As of the 2020 census, Hughes had a population of 85. The median age was 32.8 years. 29.4% of residents were under the age of 18 and 12.9% were 65 years of age or older. For every 100 females there were 107.3 males, and for every 100 females age 18 and over there were 100.0 males age 18 and over.

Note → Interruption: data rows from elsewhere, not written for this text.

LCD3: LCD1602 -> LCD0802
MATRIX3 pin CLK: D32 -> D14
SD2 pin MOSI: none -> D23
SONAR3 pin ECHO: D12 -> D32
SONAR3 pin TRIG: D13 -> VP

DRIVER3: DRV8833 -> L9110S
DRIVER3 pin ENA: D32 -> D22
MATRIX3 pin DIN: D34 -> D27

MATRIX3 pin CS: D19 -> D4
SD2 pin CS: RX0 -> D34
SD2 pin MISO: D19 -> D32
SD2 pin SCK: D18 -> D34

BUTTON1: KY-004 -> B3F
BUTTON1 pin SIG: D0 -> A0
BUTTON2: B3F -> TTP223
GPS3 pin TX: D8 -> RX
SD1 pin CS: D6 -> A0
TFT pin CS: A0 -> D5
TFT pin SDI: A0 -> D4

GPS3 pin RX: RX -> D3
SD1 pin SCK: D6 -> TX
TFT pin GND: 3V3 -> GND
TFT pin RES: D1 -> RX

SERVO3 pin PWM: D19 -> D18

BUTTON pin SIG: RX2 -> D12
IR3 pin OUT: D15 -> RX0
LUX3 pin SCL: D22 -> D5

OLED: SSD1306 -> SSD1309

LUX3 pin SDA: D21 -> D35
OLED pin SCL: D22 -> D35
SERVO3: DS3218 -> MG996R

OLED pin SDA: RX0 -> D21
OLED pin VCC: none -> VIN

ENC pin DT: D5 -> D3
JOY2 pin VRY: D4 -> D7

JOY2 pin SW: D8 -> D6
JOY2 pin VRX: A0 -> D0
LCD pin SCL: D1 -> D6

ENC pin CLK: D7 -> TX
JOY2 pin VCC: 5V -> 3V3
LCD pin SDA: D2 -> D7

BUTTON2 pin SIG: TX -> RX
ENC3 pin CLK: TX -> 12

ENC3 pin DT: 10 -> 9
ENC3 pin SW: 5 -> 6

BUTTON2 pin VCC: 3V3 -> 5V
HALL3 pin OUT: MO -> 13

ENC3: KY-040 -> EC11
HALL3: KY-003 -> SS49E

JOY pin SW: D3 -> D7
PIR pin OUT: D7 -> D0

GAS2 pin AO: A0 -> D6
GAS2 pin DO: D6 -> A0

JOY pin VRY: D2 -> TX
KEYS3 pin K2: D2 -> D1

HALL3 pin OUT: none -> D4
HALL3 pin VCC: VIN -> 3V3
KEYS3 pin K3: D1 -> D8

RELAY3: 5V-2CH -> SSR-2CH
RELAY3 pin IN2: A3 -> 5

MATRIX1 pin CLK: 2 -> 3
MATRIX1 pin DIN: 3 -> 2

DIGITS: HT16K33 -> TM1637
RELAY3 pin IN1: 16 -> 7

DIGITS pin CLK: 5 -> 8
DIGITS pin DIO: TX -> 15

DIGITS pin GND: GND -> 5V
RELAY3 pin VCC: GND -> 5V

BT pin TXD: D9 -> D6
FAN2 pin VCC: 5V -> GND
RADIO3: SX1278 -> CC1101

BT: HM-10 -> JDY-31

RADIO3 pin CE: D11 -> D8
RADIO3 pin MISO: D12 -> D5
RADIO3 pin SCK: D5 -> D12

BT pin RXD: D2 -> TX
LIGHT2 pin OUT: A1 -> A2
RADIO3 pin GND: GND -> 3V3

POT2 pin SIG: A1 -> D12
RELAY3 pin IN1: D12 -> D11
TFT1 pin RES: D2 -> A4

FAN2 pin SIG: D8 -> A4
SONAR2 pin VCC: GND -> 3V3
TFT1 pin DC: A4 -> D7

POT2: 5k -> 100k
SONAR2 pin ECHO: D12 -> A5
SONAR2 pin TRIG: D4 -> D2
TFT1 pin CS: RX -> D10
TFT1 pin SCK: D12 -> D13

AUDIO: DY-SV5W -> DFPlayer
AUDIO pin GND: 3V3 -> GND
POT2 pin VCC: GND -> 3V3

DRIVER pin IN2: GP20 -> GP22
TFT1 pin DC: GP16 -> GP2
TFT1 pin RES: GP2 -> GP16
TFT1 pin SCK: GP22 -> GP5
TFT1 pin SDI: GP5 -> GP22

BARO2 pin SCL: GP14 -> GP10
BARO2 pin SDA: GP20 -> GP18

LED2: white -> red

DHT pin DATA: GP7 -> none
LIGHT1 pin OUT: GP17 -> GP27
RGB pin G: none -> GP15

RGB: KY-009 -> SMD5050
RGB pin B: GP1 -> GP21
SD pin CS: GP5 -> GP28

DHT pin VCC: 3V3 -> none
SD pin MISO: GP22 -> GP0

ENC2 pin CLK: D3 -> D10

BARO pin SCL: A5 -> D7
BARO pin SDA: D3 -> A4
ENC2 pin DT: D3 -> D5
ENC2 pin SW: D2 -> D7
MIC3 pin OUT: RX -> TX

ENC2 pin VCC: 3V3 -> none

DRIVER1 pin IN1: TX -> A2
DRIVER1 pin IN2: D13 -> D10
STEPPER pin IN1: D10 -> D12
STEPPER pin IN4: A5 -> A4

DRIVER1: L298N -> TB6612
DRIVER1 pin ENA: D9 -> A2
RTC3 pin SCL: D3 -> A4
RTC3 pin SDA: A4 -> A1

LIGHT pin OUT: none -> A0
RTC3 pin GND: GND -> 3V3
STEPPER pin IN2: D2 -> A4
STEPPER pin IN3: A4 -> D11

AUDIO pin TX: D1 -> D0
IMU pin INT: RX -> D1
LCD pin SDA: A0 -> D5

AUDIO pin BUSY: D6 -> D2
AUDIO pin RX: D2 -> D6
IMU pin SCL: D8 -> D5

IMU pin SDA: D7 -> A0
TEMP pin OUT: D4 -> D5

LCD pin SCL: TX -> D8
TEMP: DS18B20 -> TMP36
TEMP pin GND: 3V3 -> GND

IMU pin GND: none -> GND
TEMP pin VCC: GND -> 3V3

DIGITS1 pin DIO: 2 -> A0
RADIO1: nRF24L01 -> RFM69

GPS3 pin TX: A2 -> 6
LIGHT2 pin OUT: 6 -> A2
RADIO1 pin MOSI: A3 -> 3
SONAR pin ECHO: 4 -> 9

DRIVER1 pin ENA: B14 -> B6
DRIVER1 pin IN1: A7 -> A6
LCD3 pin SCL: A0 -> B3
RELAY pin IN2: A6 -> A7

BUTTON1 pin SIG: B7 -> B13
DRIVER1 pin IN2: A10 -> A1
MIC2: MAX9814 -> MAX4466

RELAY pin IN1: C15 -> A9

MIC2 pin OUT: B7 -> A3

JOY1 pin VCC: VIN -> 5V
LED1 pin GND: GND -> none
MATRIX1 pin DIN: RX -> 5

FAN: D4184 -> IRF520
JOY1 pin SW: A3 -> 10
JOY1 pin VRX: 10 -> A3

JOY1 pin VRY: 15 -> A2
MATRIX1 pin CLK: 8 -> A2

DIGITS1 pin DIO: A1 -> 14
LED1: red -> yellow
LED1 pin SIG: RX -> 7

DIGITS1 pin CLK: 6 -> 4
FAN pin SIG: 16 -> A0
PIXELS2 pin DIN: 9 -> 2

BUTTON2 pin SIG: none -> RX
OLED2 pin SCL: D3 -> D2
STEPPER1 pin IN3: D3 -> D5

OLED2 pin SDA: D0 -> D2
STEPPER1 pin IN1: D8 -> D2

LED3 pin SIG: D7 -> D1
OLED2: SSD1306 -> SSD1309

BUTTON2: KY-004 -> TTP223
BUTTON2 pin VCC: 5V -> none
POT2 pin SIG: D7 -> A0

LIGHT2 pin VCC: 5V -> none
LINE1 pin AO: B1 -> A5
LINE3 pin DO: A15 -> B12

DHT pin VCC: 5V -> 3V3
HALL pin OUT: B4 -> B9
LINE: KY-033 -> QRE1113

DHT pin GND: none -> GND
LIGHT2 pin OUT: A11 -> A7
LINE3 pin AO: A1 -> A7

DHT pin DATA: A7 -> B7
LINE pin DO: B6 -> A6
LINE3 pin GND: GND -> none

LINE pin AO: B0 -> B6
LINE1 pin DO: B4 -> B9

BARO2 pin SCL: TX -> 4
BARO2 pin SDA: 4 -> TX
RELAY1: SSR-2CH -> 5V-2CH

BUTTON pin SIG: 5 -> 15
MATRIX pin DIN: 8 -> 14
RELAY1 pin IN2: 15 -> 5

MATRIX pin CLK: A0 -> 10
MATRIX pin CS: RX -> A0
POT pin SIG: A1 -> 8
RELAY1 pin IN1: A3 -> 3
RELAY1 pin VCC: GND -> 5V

0.0% of residents lived in urban areas, while 100.0% lived in rural areas.

There were 32 households in Hughes, of which 46.9% had children under the age of 18 living in them. Of all households, 9.4% were married-couple households, 28.1% were households with a male householder and no spouse or partner present, and 34.4% were households with a female householder and no spouse or partner present. About 43.8% of all households were made up of individuals and 34.4% had someone living alone who was 65 years of age or older.

There were 47 housing units, of which 31.9% were vacant. The homeowner vacancy rate was 10.5% and the rental vacancy rate was 0.0%.

Racial composition as of the 2020 census
| Race | Number | Percent |
|---|---|---|
| White | 5 | 5.9% |
| Black or African American | 0 | 0.0% |
| American Indian and Alaska Native | 76 | 89.4% |
| Asian | 0 | 0.0% |
| Native Hawaiian and Other Pacific Islander | 0 | 0.0% |
| Some other race | 0 | 0.0% |
| Two or more races | 4 | 4.7% |
| Hispanic or Latino (of any race) | 1 | 1.2% |

===Income===

The median income for a household in the city was $28,750, and the median income for a family was $37,917. The per capita income for the city was $12,126. There was 30.6% of the population living below the poverty line, including 22.2% of under eighteens and 41.7% of those over 64.

==Education==
The Yukon–Koyukuk School District operates the Johnny Oldman School in Hughes.